> **WRITTEN PROBLEM**: Copy out each of the lines below that contains the word "bare". Treat uppercase and lowercase as different.

▼

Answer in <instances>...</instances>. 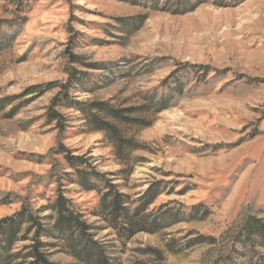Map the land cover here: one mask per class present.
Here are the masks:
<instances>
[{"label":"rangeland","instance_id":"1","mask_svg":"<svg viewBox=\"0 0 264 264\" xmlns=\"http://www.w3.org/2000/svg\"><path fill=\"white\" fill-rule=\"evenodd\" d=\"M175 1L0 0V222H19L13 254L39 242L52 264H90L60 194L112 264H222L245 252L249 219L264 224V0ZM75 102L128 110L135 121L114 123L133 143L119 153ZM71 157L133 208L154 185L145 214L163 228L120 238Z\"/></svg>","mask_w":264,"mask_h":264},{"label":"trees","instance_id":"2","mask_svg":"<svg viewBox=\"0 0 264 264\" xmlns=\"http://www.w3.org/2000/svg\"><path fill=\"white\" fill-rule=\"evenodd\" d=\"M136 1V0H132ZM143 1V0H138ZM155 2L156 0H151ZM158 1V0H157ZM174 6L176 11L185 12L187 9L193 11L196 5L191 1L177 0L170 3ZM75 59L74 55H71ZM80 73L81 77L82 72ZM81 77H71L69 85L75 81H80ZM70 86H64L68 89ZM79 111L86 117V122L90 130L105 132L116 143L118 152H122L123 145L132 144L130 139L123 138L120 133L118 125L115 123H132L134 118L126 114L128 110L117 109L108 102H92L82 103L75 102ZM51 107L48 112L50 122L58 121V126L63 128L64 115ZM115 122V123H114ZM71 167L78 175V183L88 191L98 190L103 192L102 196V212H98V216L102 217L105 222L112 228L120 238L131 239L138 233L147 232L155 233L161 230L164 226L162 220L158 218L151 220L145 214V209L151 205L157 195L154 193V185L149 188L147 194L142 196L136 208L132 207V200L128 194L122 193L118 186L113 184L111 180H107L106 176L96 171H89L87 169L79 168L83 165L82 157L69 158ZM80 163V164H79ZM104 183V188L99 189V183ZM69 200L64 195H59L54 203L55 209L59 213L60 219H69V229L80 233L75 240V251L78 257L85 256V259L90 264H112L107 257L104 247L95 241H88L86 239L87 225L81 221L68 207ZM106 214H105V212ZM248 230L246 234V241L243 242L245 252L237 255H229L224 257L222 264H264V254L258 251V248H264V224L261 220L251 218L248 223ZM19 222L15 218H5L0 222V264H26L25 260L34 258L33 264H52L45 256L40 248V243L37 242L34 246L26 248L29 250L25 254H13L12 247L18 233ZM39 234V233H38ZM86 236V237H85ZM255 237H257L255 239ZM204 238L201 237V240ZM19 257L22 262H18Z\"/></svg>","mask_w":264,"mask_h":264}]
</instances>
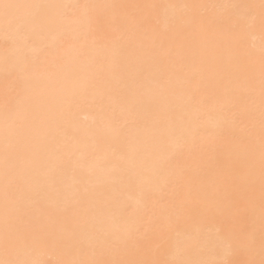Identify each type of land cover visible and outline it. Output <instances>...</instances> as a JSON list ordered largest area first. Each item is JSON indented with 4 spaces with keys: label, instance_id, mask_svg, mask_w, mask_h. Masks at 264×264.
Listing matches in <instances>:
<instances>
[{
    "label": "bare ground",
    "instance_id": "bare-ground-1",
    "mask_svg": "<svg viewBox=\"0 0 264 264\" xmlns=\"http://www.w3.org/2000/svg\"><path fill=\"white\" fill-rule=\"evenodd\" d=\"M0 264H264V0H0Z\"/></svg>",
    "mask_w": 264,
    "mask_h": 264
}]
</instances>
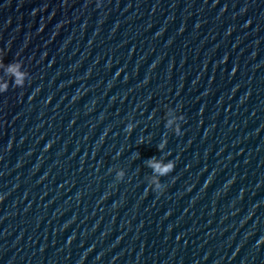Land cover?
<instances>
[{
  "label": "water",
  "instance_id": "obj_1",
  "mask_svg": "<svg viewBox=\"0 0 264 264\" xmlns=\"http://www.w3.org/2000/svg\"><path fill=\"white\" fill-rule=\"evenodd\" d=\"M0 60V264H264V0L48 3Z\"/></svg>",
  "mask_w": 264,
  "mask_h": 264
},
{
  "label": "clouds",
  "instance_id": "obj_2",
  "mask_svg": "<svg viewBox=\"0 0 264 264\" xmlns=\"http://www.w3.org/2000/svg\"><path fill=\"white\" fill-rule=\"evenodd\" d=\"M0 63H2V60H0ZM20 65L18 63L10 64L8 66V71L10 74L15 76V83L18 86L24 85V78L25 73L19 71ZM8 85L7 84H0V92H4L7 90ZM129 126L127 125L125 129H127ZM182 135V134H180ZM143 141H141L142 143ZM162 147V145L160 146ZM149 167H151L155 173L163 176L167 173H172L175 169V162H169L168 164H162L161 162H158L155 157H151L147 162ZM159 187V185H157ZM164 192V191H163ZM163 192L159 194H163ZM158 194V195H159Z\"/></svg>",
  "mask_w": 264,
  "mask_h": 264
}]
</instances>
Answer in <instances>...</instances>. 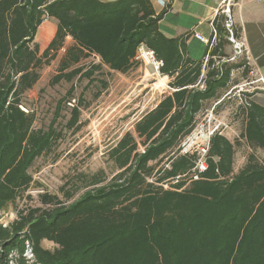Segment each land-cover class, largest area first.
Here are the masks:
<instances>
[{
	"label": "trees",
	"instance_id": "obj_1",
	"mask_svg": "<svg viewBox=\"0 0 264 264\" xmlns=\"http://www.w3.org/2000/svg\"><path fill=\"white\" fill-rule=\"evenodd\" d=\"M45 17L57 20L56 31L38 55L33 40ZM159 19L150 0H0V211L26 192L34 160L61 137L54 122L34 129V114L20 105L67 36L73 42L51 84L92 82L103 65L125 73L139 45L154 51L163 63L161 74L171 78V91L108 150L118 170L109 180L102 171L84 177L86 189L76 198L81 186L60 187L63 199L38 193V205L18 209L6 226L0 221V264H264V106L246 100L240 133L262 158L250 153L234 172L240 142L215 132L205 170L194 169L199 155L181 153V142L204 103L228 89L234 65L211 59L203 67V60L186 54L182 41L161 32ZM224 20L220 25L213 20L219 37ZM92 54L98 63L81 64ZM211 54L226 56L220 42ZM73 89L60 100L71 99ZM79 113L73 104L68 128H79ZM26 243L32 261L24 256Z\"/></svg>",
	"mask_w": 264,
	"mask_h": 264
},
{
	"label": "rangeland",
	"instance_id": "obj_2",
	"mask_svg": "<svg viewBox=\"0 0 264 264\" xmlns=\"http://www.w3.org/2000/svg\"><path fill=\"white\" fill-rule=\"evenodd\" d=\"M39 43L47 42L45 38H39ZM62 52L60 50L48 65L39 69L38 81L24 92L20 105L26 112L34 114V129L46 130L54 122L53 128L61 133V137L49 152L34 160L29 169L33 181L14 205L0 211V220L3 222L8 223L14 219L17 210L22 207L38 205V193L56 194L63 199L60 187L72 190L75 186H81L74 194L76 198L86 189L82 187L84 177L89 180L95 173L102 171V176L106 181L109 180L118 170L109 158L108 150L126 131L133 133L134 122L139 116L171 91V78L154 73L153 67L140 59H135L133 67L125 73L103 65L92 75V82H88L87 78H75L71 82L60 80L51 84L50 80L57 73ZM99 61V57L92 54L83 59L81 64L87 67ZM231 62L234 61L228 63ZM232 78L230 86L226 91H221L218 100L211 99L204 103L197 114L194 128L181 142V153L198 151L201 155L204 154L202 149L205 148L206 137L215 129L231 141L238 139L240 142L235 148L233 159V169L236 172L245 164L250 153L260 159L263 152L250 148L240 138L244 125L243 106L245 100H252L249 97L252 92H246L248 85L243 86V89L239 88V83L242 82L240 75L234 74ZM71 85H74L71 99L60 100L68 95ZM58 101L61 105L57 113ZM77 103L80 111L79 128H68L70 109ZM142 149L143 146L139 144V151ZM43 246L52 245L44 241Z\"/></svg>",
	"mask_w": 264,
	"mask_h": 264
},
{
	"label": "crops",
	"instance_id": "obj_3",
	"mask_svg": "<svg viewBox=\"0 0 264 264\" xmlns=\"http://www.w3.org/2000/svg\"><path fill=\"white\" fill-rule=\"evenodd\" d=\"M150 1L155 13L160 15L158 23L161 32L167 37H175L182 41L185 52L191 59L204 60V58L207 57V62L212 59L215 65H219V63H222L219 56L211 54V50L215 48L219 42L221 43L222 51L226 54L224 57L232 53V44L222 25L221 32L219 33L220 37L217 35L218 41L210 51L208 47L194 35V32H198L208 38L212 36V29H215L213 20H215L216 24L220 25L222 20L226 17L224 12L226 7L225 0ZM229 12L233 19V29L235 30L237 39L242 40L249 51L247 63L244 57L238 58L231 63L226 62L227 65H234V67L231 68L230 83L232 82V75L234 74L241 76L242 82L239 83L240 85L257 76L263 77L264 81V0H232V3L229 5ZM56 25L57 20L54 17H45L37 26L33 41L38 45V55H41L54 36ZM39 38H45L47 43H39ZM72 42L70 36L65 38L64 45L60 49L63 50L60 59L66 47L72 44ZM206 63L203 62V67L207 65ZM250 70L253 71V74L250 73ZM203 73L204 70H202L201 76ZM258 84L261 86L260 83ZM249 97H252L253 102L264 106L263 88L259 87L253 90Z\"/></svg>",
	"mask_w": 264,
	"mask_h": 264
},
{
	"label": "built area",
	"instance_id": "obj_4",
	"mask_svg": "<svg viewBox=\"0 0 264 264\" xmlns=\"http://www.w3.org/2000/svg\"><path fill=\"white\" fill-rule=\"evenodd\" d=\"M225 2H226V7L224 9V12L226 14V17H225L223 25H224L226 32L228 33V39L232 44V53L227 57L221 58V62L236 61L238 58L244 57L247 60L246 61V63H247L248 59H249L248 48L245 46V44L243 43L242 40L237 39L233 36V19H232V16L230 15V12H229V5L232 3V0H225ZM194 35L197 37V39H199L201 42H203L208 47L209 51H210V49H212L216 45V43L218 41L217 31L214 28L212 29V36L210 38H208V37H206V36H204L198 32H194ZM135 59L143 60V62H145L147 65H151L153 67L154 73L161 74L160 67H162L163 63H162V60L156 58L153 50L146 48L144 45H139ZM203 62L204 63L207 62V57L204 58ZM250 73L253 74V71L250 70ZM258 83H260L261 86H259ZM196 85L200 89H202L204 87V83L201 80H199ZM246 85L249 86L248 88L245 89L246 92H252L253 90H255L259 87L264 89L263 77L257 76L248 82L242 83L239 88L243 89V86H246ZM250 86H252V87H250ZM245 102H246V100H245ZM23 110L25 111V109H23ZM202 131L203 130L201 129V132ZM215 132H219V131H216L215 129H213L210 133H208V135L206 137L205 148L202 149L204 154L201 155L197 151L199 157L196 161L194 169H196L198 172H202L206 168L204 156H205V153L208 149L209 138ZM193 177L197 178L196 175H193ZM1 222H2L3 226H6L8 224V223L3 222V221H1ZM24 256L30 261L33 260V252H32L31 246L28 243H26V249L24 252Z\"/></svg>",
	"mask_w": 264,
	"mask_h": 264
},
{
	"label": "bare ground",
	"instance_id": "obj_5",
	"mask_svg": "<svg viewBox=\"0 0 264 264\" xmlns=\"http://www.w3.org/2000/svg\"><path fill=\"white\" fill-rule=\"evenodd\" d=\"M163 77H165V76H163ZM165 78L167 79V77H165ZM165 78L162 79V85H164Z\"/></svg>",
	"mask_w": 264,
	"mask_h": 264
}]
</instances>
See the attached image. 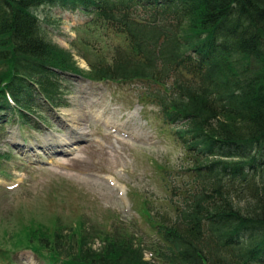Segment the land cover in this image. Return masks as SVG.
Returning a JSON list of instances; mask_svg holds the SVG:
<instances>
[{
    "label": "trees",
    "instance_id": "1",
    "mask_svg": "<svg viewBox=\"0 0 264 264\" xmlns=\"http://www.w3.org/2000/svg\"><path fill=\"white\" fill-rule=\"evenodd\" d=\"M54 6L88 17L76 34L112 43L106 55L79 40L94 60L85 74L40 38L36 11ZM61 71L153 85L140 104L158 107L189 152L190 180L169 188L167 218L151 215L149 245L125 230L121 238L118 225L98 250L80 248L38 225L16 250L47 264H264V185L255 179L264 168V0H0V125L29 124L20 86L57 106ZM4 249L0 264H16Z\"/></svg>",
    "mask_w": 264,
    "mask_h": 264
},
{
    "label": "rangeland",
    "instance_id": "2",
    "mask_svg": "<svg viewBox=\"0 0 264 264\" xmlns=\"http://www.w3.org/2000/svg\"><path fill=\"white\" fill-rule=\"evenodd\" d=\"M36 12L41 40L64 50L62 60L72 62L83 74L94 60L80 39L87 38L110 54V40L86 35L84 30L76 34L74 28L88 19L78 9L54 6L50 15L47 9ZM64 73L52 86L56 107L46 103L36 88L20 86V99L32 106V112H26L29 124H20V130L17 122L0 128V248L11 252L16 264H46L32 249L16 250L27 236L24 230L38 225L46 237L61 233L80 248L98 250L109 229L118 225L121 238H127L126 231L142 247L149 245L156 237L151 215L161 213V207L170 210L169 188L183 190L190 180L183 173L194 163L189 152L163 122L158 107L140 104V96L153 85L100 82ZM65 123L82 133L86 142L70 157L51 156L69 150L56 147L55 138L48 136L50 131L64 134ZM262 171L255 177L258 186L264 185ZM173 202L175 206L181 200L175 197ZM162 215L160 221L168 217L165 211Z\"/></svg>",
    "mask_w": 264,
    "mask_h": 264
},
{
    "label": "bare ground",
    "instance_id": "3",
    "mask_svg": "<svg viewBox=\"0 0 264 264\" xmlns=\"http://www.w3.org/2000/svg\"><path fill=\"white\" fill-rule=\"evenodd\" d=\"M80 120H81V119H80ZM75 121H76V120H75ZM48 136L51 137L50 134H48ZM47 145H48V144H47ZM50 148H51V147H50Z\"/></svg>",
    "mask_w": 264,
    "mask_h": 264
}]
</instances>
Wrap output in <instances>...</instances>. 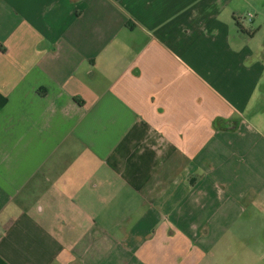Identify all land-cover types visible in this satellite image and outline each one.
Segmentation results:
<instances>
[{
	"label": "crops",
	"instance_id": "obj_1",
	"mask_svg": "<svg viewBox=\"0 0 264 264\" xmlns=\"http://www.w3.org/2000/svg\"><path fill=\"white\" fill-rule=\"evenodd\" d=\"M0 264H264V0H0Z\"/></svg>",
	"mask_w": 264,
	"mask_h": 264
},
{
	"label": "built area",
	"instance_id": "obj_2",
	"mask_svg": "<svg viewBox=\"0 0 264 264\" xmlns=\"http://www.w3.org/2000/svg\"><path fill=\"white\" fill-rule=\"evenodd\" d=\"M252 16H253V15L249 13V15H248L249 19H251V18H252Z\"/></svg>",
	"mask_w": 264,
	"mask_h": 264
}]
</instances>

▲

> **ANSWER TO THIS PROBLEM**:
    "label": "bare ground",
    "instance_id": "bare-ground-1",
	"label": "bare ground",
    "label": "bare ground",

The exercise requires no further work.